After bidding farewell to Mary Englebreit’s Home Companion, I just received a postcard telling me I can kiss my Cottage Living goodbye too. You can read about the shuttering of this relatively successful shelter mag and the struggles of the rest of them here.
According to the postcard, the rest of my subscription is going to be replaced with Southern Accents. Sigh. I’m not terribly fond of Southern Accents, which is kind of like Southern Living (which I do like) on steriods. Think Coastal Living or Traditional Home, magazines I ditched a long time ago because the homes they featured were just too fancy for real people. Too much pink satin and lime green taffeta and not a flea marketing or junking feature to be found. No, I’m a Country Home, Country Living, Southern Living kind of gal–magazines that are also struggling for ad revenue (yes, the recent issues have been a little thin). Hang on guys, you can make it through this recession. I know you can!
christygriner says
mary’s gone, too. oh, drat. : (
Monda says
How disappointing! I’m afraid for the future of magazines in the same way I worry about all these closing newspapers and tettering publishing houses. It’s not that the world has stopped reading, it’s that it’s too expensive to produce.

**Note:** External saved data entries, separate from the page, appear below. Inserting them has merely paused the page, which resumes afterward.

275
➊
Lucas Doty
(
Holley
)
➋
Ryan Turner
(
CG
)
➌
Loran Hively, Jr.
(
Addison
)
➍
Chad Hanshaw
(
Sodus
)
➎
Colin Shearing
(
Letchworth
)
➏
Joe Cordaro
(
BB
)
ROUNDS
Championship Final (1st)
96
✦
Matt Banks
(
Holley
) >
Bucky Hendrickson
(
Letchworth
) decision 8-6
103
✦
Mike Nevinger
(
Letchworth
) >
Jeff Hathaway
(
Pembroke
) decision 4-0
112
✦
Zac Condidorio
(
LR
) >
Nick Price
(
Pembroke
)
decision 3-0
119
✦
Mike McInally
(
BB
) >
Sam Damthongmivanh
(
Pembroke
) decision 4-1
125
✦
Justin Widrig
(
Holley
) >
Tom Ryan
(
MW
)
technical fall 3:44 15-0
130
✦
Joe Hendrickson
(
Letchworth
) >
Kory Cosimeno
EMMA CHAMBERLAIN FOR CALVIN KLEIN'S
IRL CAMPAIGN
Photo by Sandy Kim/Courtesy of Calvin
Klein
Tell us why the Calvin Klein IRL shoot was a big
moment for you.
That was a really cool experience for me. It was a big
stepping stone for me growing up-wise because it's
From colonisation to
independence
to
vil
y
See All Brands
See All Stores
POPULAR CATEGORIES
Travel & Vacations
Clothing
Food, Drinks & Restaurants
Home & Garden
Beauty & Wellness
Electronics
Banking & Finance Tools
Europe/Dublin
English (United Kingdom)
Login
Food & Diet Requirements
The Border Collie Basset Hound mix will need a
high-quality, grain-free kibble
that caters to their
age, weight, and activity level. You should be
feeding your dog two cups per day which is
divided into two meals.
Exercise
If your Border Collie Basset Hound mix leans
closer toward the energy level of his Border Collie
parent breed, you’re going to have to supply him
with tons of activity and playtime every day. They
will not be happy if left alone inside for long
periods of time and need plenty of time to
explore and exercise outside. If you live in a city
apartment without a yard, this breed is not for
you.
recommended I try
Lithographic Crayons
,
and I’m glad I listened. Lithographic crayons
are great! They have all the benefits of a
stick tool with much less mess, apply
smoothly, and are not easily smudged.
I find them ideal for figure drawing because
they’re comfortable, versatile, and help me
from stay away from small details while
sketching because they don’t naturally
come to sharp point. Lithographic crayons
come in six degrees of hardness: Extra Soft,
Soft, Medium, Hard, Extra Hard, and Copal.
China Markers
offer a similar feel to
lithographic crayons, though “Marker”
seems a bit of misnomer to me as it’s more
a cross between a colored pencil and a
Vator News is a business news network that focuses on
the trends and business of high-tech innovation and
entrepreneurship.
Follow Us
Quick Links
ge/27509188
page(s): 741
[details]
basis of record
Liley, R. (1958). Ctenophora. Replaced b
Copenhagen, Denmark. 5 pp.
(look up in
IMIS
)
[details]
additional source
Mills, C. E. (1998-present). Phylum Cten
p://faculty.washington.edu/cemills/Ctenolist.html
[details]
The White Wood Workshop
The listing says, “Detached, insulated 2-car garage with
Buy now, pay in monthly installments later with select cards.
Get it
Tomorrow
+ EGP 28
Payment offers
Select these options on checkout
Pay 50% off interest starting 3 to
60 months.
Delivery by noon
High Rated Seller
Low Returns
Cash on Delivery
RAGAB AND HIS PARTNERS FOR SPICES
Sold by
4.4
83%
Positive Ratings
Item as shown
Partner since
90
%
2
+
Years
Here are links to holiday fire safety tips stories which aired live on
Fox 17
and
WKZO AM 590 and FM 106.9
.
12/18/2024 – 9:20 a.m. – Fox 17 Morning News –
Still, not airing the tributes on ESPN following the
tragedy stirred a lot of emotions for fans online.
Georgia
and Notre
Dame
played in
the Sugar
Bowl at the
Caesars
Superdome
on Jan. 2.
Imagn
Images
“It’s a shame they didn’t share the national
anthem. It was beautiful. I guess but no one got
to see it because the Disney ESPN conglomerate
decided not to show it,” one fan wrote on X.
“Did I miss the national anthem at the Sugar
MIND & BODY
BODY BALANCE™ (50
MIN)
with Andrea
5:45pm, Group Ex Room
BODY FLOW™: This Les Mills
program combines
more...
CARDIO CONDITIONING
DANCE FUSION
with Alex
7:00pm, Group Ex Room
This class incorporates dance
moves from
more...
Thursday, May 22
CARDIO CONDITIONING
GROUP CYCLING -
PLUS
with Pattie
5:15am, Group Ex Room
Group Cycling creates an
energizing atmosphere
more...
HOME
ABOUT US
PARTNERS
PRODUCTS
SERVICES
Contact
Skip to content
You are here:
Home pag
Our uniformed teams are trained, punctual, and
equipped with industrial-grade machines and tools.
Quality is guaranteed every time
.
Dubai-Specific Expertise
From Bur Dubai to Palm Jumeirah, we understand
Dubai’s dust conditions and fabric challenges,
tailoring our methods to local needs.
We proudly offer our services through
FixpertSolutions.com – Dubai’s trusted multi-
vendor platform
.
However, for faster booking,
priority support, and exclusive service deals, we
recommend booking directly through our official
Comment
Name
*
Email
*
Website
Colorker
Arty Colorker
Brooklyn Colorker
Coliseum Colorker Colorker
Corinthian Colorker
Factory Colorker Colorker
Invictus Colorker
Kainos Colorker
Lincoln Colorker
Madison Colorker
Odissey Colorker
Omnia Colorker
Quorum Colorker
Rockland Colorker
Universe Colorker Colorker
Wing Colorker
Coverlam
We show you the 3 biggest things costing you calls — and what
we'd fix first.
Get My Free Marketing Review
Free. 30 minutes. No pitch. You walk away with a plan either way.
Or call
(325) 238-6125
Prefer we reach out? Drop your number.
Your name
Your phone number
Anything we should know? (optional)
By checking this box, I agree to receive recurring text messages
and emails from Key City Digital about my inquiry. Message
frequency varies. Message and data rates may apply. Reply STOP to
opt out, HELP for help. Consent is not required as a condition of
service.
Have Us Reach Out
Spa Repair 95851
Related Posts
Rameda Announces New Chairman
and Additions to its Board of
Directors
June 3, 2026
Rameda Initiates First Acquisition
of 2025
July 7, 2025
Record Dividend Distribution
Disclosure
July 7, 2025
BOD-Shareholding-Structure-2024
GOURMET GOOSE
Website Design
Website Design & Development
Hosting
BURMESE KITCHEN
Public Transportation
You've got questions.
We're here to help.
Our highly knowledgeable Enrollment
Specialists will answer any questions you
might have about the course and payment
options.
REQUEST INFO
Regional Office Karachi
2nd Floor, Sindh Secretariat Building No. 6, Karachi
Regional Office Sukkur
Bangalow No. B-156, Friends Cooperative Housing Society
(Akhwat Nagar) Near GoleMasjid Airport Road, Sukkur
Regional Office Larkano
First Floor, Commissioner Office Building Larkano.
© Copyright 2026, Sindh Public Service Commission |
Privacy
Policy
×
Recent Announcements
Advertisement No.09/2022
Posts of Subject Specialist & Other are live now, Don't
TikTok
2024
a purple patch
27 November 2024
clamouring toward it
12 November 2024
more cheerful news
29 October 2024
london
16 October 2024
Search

Save all your magazines. Your grandchildren may look at them in the same way we now look at manual typewriters and fountain pens – as quaint collectibles.
Oh my.
Cindi says
Hi, I am going through withdrawals with many of my favorite magazines going unpublished! I like the same ones that you do! Country Home and Country Gardens are still going, I hope…..Cindi
mundane jane says
The company I last worked for was also owned by Oxmoor House (an imprint of Time), publishers of many of the titles you mention. I have to say, the last two years felt a lot like walking a very narrow, very crowded plank.
The problem however, wasn’t that our titles were expensive to produce (they were, and they always had been), but rather our inability as an industry to get in front of the market as that market became more and more driven by the Internet.
Publishing suffers many of the same ills as the music industry–among them, monogamous marriage to an outdated delivery system. It’s a complicated situation that hasn’t been helped by the current economic situation.
I don’t think magazines will entirely disappear, though, any more than I think Internet and electronic publishing will replace real, hold-in-your-hands, paper books. More than that, I do not know. If I did, I might still have a job there.
nora says
I was so upset that I could not find my most favorite magazine, was not on the shelves. then I-was going to try to subsripe to it, no way…
I hope we get through this recession quickly. our prayers to us all. Nora
nora says
I can’t stand it that I won’t be getting a magazine off the rack . I pray we get through this soon!